Şehirlerimizi ne iyi planlayabildik ne de planlanmış haliyle koruyabildik. En iyi planlanan şehrimiz Ankara’yı bile şehir yaşamı için kısa denecek bir sürede tanınmaz hale getirdik. İlk yapılanları geleceği öngörerek yapmadığımız için sürekli yeni baştan yaptık fakat bunu yaparken de dönüşümü sadece yapı stoku ile sınırlı kabul ettik. Sonunda kaderimiz olan şehir yaşamını sürdürülemez hale getirdik.
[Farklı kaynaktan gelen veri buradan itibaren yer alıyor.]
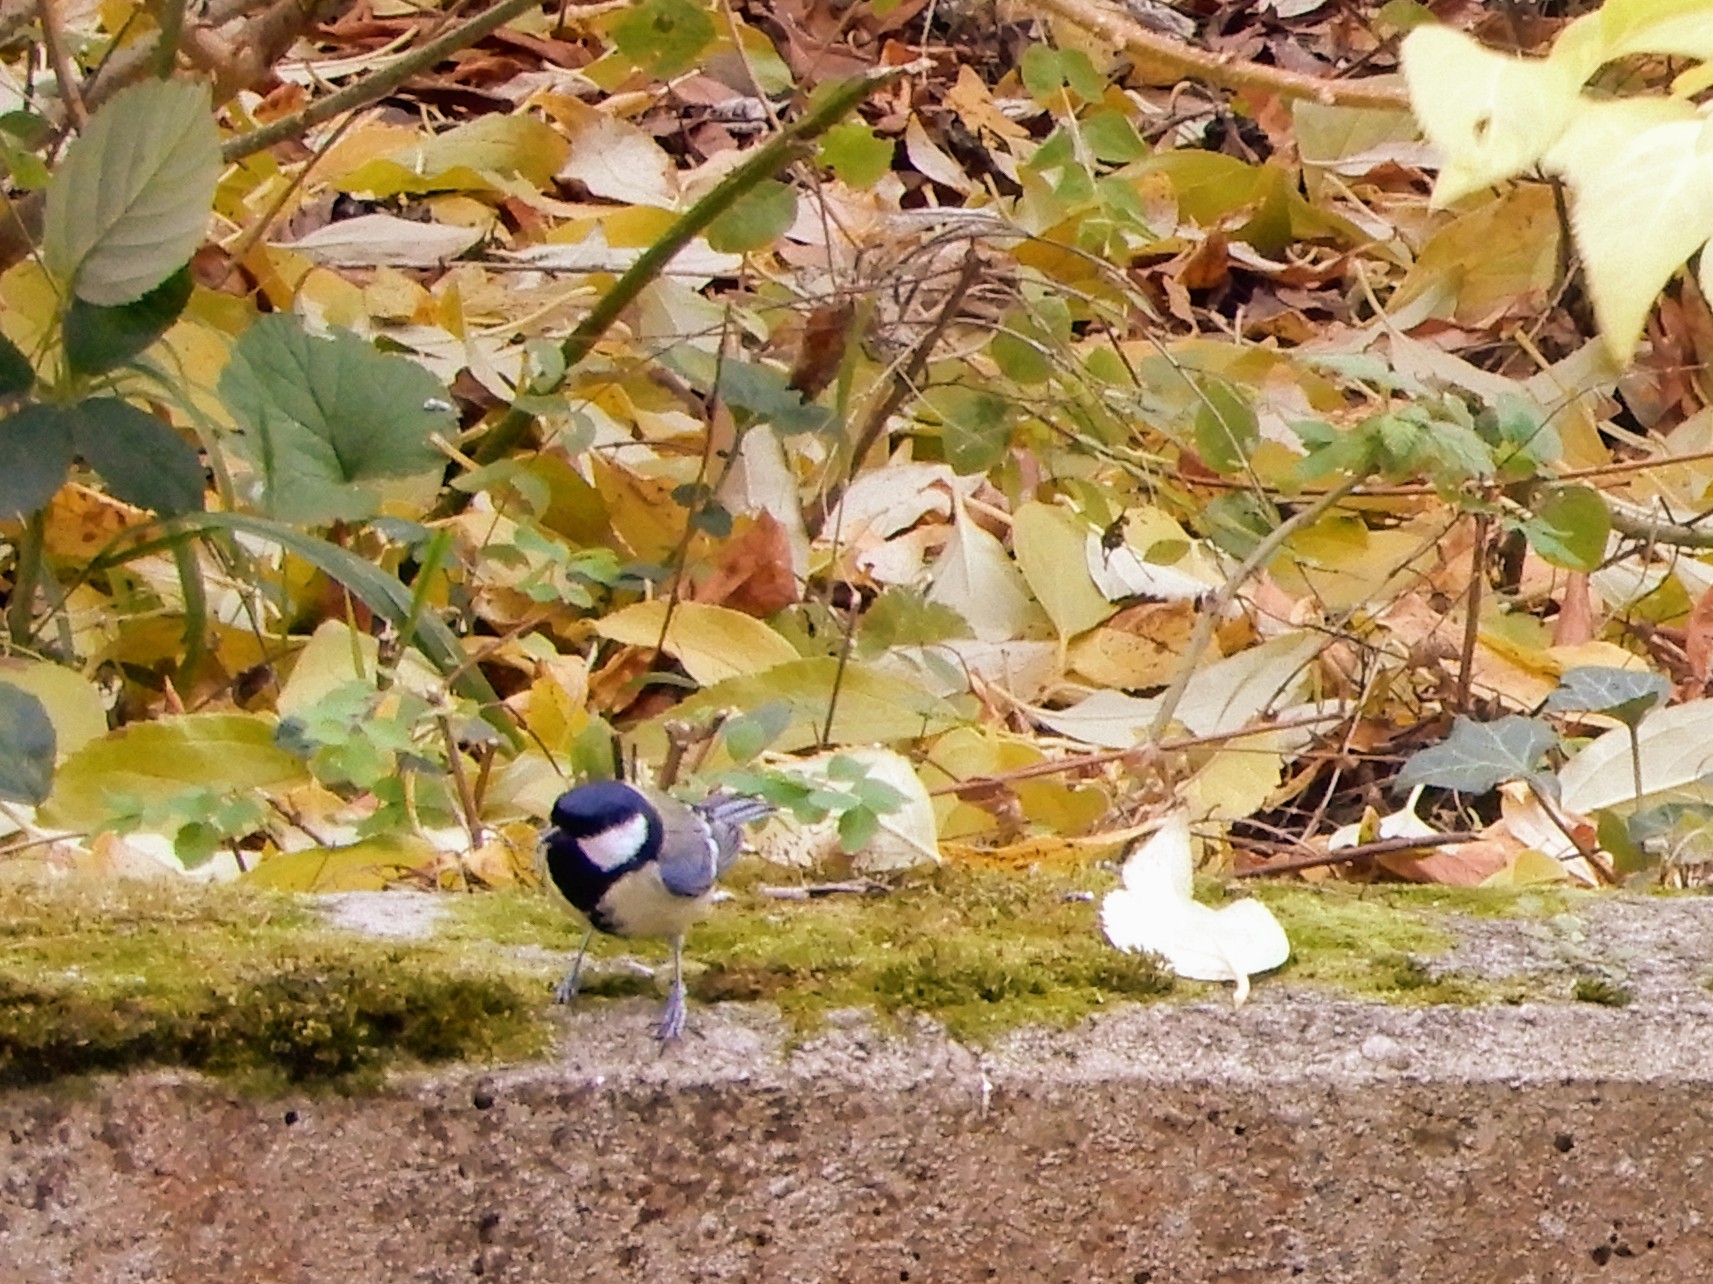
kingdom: Animalia
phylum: Chordata
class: Aves
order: Passeriformes
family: Paridae
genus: Parus
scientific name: Parus major
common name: Great tit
Hiçbir şey için geç kalmış değiliz. Bundan sonra atılacak adımların bilimsel gerçeklere dayalı olması, geleceğin hesaba katılması yeterli olacaktır. Böyle bir süreç bir dönem belediye başkanlığını aşabilir. Bu nedenle hazırlanacak uygulama takvimine, siyasi eğilimleri ne olursa olsun, gelecek dönem yöneticilerinin uyması gerekecektir. Böyle bir başarı tek bir kişiye değil şehrin tamamına ait olacaktır. Kaderimiz buna bağlıdır.
Haftanın Şehri: SANYA, ÇİN
SANYA Çin’in güneyinde yer alan 700 bin nüfuslu bir turizm merkezidir. 2019 yılında yerli - yabancı 83 milyon kişinin ziyaret ettiği Sanya turizmden 15 milyar dolar gelir elde etmiştir.
Dünyanın en gözde konaklama tesislerinin, eğlence parklarının yer aldığı Sanya belli başlı havayolu ve denizyolu şirketlerinin uğrak yeridir.